Wallace Moraes
Verão de 2012
Rousseau defendeu no seu livro “As origens das desigualdades entre os homens…” no século XVIII que “o homem nasce livre, e por toda parte encontra-se aprisionado. O que se crê senhor dos demais, não deixa de ser mais escravo do que eles.”
Quando nascemos já encontramos um mundo com valores, crenças, hábitos e sobretudo uma forma de trabalho. É muito comum algumas crianças perguntarem aos pais porque um coleguinha tem muito e outros poucos. Como responder? Em uma comunidade indígena tal pergunta não teria sentido, já que todos comungam de uma vida comum, sofrendo e usufruindo mais ou menos das mesmas coisas, coletivamente. Por consequência, já sabemos que as desigualdades dizem respeito essencialmente a forma de organização da sociedade. No regime capitalista, as desigualdades acontecem em função de vários fatores. As elites, os grandes meios de comunicação, e o pensamento liberal argumentam que aqueles que não recebem altos salários e que sofrem por falta de emprego, de moradia e até mesmo de comida e dignidade são penalizados pela sua falta de perseverança e sobretudo amor ao trabalho. Todos sabemos que este argumento não é totalmente real. Sabemos, sim, que existem muitos preguiçosos ao nosso lado fruto de um modo de vida praticamente sem sentido, pois desligado do prazer do trabalho. Mas como argumentar que a miséria do boia-fria é resultado de preguiça? Esses exemplos não estão apenas no campo. Nas cidades podemos ver diariamente o quanto trabalha um caixa de supermercado, um motorista de ônibus, uma empregada doméstica, um faxineiro de shopping, um padeiro, terceirizadosem geral. Estessão apenas alguns exemplos de milhões de trabalhadores formais com alto grau de exploração. Vamos chamá-los de trabalhadores formais-precarizados. Esses têm apenas um dia de descanso semanal, caindo, as vezes, no domingo. Muitos são obrigados a fazer hora-extra, sob pena de perder o emprego. Normalmente são humilhados pelos patrões e pelos clientes, quando estes o percebem. E pior de tudo, veem seus patrões enriquecerem enquanto eles permanecem pobres. Como explicar isso? Falta de trabalho, de empenho, preguiça? É obvio que não.

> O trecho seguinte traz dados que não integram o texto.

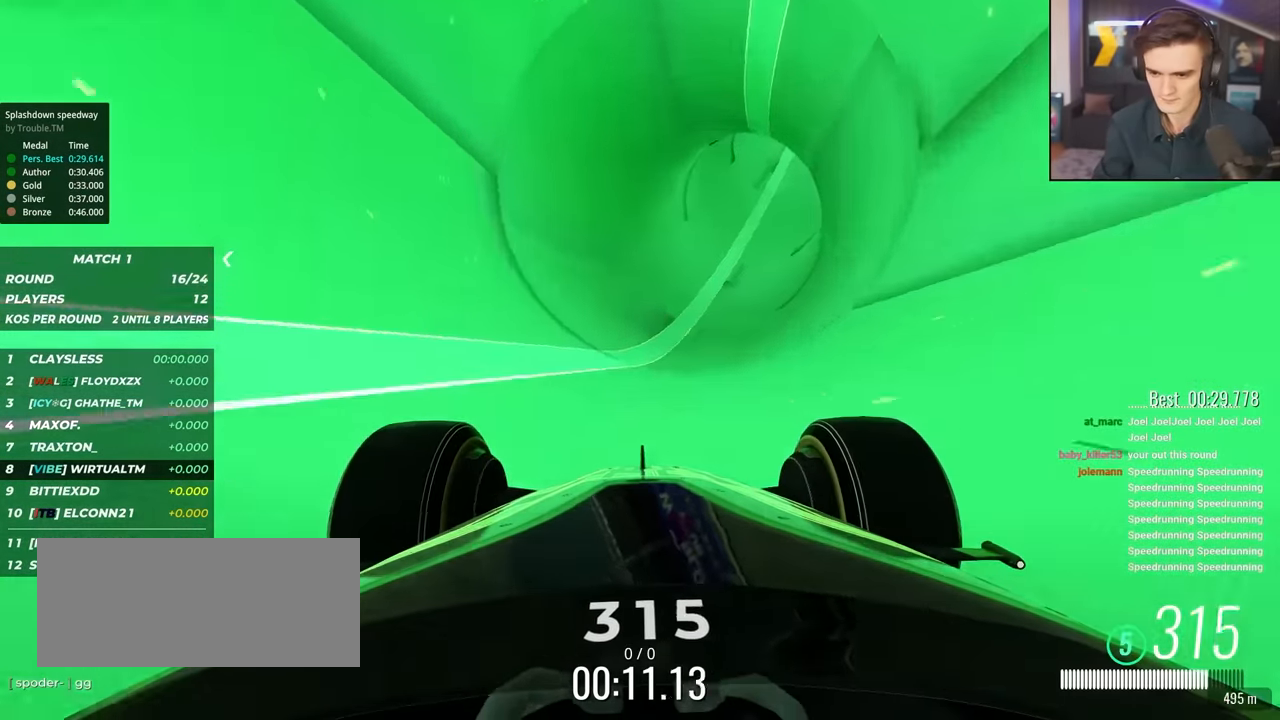
{"keys": ["up"], "events": [[334, "right", "down"], [467, "right", "up"]]}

Mas na sociedade em que vivemos existe um setor pior do que o supracitado. Compõem esse time os chamados trabalhadores informais, são eles: camêlos, feirantes, trabalhadores de pequenas lojas etc, pedreiros, faxineiros, trabalhadores do campo. Esses não têm carteira de trabalho assinada e portanto não têm férias, 13° salário, e, pior, a garantia de uma aposentadoria no futuro. Não que a aposentadoria seja um grande ganho, não é, mas diante de não ter nada acaba sendo uma garantia. Aliás, os aposentados do setor formal-precarizado são outros que sofrem demasiadamente nesta sociedade.

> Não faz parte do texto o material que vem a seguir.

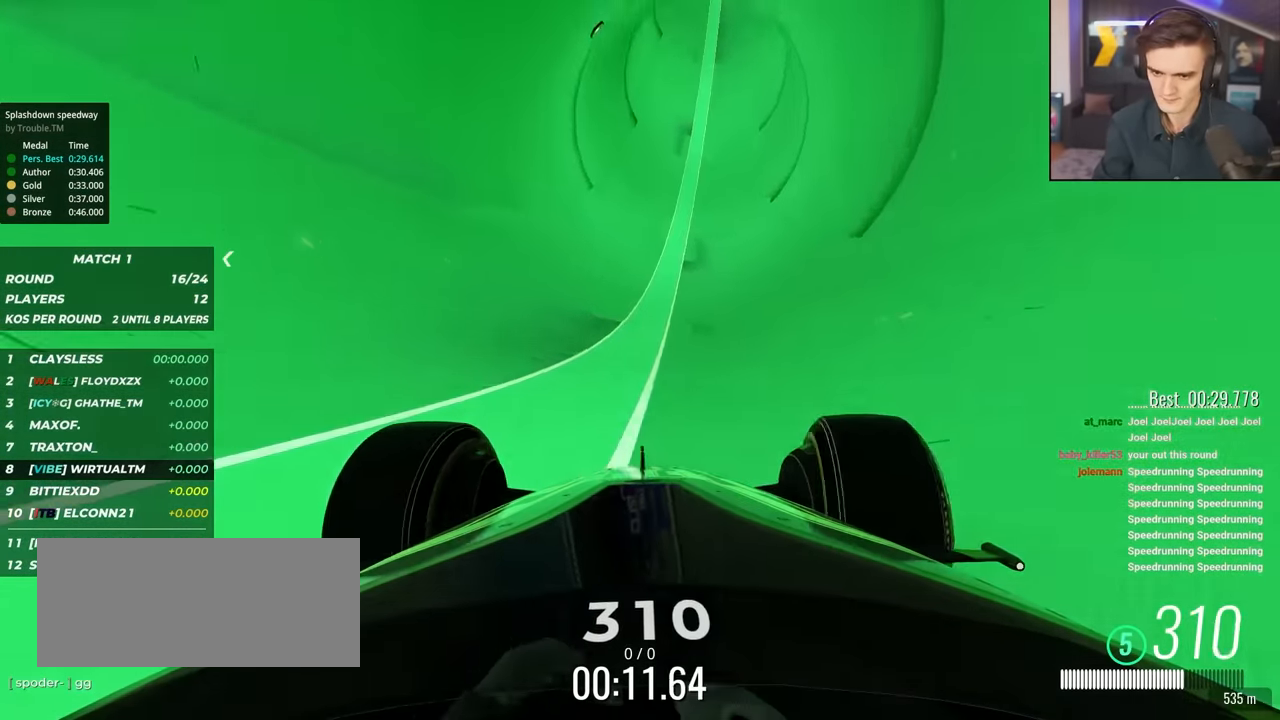
{"keys": ["up"], "events": [[250, "right", "down"], [484, "right", "up"]]}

Entretanto, existe um setor em situação pior na nossa sociedade do que o acima citado. Trata-se do desempregado. São algumas milhões de pessoas no Brasil. A maioria delas têm uma profissão e por diversas contingências da vida encontram-se sem trabalho. Com o passar do tempo e a não chegada do novo emprego, ela começa a ficar desesperada. A família começa a cobrar …os vizinhos …os amigos. Muitas vezes essa pessoa fica totalmente sem dinheiro, sem dignidade, sem esperança, sem auto-estima …sem família. Tornam-se presas fáceis para o crime, o suicídio, o presídio, a mendicância. Dada a situação elas chegam a clamar por um trabalho que a explore. Ela quer enriquecer o seu patrão, desde que ganhe dinheiro para o pão.
Com efeito, a maior parte dos nossos trabalhadores não vive muito diferente do modelo escravista. Tudo que os escravos produziam pertenciam aos senhores, inclusive eles mesmos. Os escravos não tinham moradias decentes, dormindo em espaços diminutos, não tinham pertences, nem dinheiro, e eram “esculhambados” pelos senhores.
Hoje, muitos de nossos trabalhadores vivem amontoados nas favelas, nos becos, ou em apartamentos pequeníssimos que mal dá para se movimentar. Eles não têm dinheiro para comprar pertences, mal dá para a alimentação e ainda também são normalmente maltratados pelos seus patrões.
Para não dizer que não falei de flores, por outro lado, existem aqueles que estão bem na sociedade e procuram justificar tudo como está. Uns fazem leis para isso. Outros fazem notícias. Outros posam de neutros para executar as leis “imparciais”. Outros prendem, matam e torturam em nome da lei e a despeito dela. Outros escrevem teorias para justificar as desigualdades. Outros posam como estadistas. Todos esses ganham muito dinheiro nesta sociedade e trabalham muito pouco. A corrupção e a falcatrua fazem parte do seu cotidiano. Pior de tudo, todos nós pagamos seus salários. Com exceção dos capitães do mato que prendem, matam e torturam para garantir as benesses dos senhores, todos os demais ganham muito e trabalham muito pouco ou vivem em um trabalho repleto de regalias, tanto de flexibilidade de horários e dias de trabalho, como com muito conforto e fama para suas atribuições. Estes compõem o Estado e seus aparelhos ideológicos de justificação, como a grande mídia. Toda essa engrenagem do poder se auto-justifica. Como explicar, então, que a riqueza é resultado do trabalho? Quem é que verdadeiramente trabalha?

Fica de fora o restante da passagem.